Depuis 2006, Médecins du Monde Suisse agit au Bénin pour garantir le droit à la santé et lever les obstacles auxquels les populations vulnérables font face. Parmi ses activités, le projet RESPECT améliore l’accès aux services de santé sexuelle et reproductive et vise à garantir les droits sexuels et reproductifs. Entretien avec Symphorose Dotou, Agente de développement communautaire.
Au cœur du projet, la place des communautés est centrale. Comment travaillez-vous à les sensibiliser ?
La sensibilisation est un levier clé. Actuellement, nous mobilisons un réseau d’acteurs communautaires et institutionnels dans les communes de Cotonou, Abomey, Agbangnizoun, Djidja, Parakou et N’Dali.
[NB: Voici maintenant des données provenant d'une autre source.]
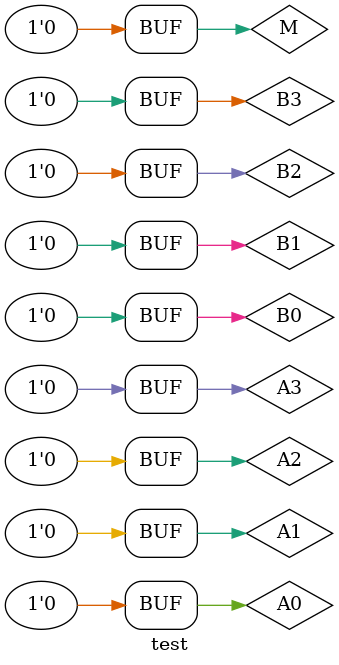
<source format=v>
module bit_adder(X,Y,Z,S,C);
	input X,Y,Z;
	output S,C;
	wire a,b,c,d,e;
	xor		g1(a,X,Y),
			g2(S,a,Z);
	and		g3(b,X,Y),
			g4(c,X,Z),
			g5(d,Y,Z);
	or		g6(e,b,c),
			g7(C,e,d);
endmodule

module add_sub(M,A0,A1,A2,A3,B0,B1,B2,B3,S0,S1,S2,S3,C,V);
	input M,A0,A1,A2,A3,B0,B1,B2,B3;
	output S0,S1,S2,S3,C,V;
	wire a,b,c,d,c0,c1,c2,c3;
	xor 	g1(a,B0,M),
			g2(b,B1,M),
			g3(c,B2,M),
			g4(d,B3,M);
	bit_adder 	add0(A0,M,a,S0,c0),
				add1(A1,c0,b,S1,c1),
				add2(A2,c1,c,S2,c2),
				add3(A3,c2,d,S3,c3);
	and		g5(C,c3,c3);
	xor		g6(V,c3,c2);
endmodule

module test;
	reg signed M,A0,A1,A2,A3,B0,B1,B2,B3; // Reg for inputs 
	wire signed S0,S1,S2,S3,C,V;    // Wire for outputs
	
	add_sub out(M,A0,A1,A2,A3,B0,B1,B2,B3,S0,S1,S2,S3,C,V);
	
	initial
		begin
			$display("Time M 	A0 A1 A2 A3 B0 B1 B2 B3 	S0 S1 S2 S3 	C V"); 
           M=0; A0=1; A1=0; A2=1; A3=1; B0=0; B1=0; B2=1; B3=1; //1110
       #10 M=0; A0=0; A1=1; A2=0; A3=1; B0=1; B1=0; B2=1; B3=0; //1111
       #10 M=0; A0=1; A1=1; A2=1; A3=1; B0=0; B1=0; B2=0; B3=1; //c
       #10 M=0; A0=0; A1=0; A2=0; A3=0; B0=0; B1=0; B2=0; B3=0; 
       #10 M=0; A0=0; A1=0; A2=0; A3=0; B0=0; B1=0; B2=0; B3=0; 
       #10 M=0; A0=0; A1=0; A2=0; A3=0; B0=0; B1=0; B2=0; B3=0; 
       #10 M=0; A0=0; A1=0; A2=0; A3=0; B0=0; B1=0; B2=0; B3=0; 
       #10 M=0; A0=0; A1=0; A2=0; A3=0; B0=0; B1=0; B2=0; B3=0;  
	end

   initial 
		$monitor("%4d %b	 %b  %b  %b  %b  %b  %b  %b  %b 	%b  %b  %b  %b 	%b %b",$time,M,A0,A1,A2,A3,B0,B1,B2,B3,S0,S1,S2,S3,C,V);

endmodule

</source>
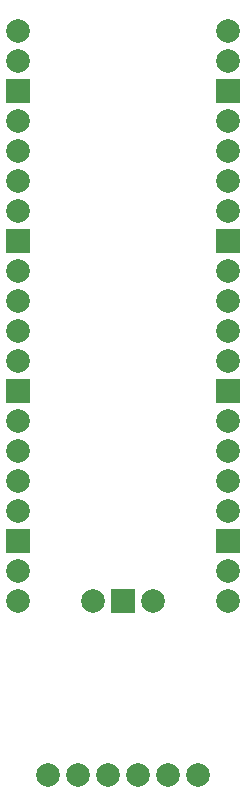
<source format=gbs>
G04 EAGLE Gerber RS-274X export*
G75*
%MOMM*%
%FSLAX34Y34*%
%LPD*%
%INBottom Solder Mask*%
%IPPOS*%
%AMOC8*
5,1,8,0,0,1.08239X$1,22.5*%
G01*
%ADD10C,2.006600*%
%ADD11R,2.006600X2.006600*%


D10*
X63500Y106680D03*
X88900Y106680D03*
X114300Y106680D03*
X139700Y106680D03*
X165100Y106680D03*
X190500Y106680D03*
X38100Y736600D03*
X38100Y711200D03*
D11*
X38100Y685800D03*
X38100Y558800D03*
X38100Y431800D03*
X38100Y304800D03*
X127000Y254000D03*
X215900Y304800D03*
X215900Y431800D03*
X215900Y558800D03*
X215900Y685800D03*
D10*
X38100Y660400D03*
X38100Y635000D03*
X38100Y609600D03*
X38100Y584200D03*
X38100Y533400D03*
X38100Y508000D03*
X38100Y482600D03*
X38100Y457200D03*
X38100Y406400D03*
X38100Y381000D03*
X38100Y355600D03*
X38100Y330200D03*
X38100Y279400D03*
X38100Y254000D03*
X215900Y254000D03*
X215900Y279400D03*
X215900Y330200D03*
X215900Y355600D03*
X215900Y381000D03*
X215900Y406400D03*
X215900Y457200D03*
X215900Y482600D03*
X215900Y508000D03*
X215900Y533400D03*
X215900Y584200D03*
X215900Y609600D03*
X215900Y635000D03*
X215900Y660400D03*
X215900Y711200D03*
X215900Y736600D03*
X101600Y254000D03*
X152400Y254000D03*
M02*

</source>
Ce dispositif inclut les ministères, les centres de santé, les établissements scolaires, ainsi que des groupes locaux tels que les Mécanismes Communautaires de Vigilance (MCV) et les Jeunes Entrepreneurs Solidaires (JES).
Très concrètement, des activités variées sont organisées pour briser les tabous liés à la santé sexuelle et reproductive. Nous tenons des séances de sensibilisation auprès des adolescent·e·s, jeunes, parents, leaders et élu·e·s locaux. Des causeries éducatives, des ciné-débats, théâtres forum et visites à domicile abordent des thèmes comme le dialogue parents-enfants, la prévention des IST et grossesses précoces, ou encore la lutte contre les violences basées sur le genre. En milieu scolaire, les jeunes reçoivent des informations sur leur santé sexuelle grâce à des pair·e·s éducateur·rice·s formé·e·s. Des kits sanitaires composés de préservatifs, tests de grossesse, produits d’hygiène et autres essentiels sont distribués. Ces actions sont accompagnées d’une communication adaptée et respectueuse des sensibilités locales pour garantir l’adhésion des communautés.
Quels ont été les principaux résultats et impacts des actions menées entre 2023 et 2024 ?
32’713 personnes ont été sensibilisées entre 2023 et 2024, dont 2’065 adolescent·e·s et jeunes, 16’353 femmes et 14’295 hommes. Ces actions ont permis de transformer les perceptions et attitudes sur les droits et la santé sexuels et reproductifs au sein des communautés.
Nous pouvons également avancer ce chiffre encourageant : 160 jeunes femmes vulnérables ont été réinsérées dans des métiers d’avenir tels que la couture, la coiffure, la soudure ou l’esthétique. En complément, ces femmes bénéficient d’un soutien alimentaire et psychosocial, favorisant leur autonomie économique et sociale.
À noter également que le projet a renforcé les capacités des centres de santé partenaires avec le déploiement de sage-femmes et de psychologues, ainsi que des formations pour les professionnel·s de santé. Ces initiatives visent à garantir une prise en charge adaptée, confidentielle et holistique, notamment pour les adolescent·e·s, les jeunes et les victimes de violences sexuelles ou conjugales. Plus généralement, les retours des bénéficiaires mettent en lumière l’impact transformateur du projet. Les communautés montrent une adhésion croissante aux actions menées et expriment le souhait de voir ces initiatives étendues à d’autres régions.
Quels sont les obstacles que vous rencontrez dans la mise en œuvre du projet ?
La mobilisation des bénéficiaires est un enjeu. Absorbés par leurs activités quotidiennes ou préoccupations économiques, beaucoup peinent à participer pleinement aux actions du projet, ce qui limite l’impact des initiatives communautaires, notamment celles basées sur le volontariat. D’autre part, les normes sociales et tabous autour de la santé sexuelle et reproductive restent une barrière importante dans certaines communautés. Les discussions sur ces sujets sont encore sensibles, nécessitant un travail continu pour déconstruire les idées reçues et favoriser un changement durable des mentalités. Ces défis mettent en évidence l’importance d’adapter les stratégies aux réalités locales et de renforcer l’implication des différents acteurs pour maximiser l’adhésion et la pérennité des actions entreprises.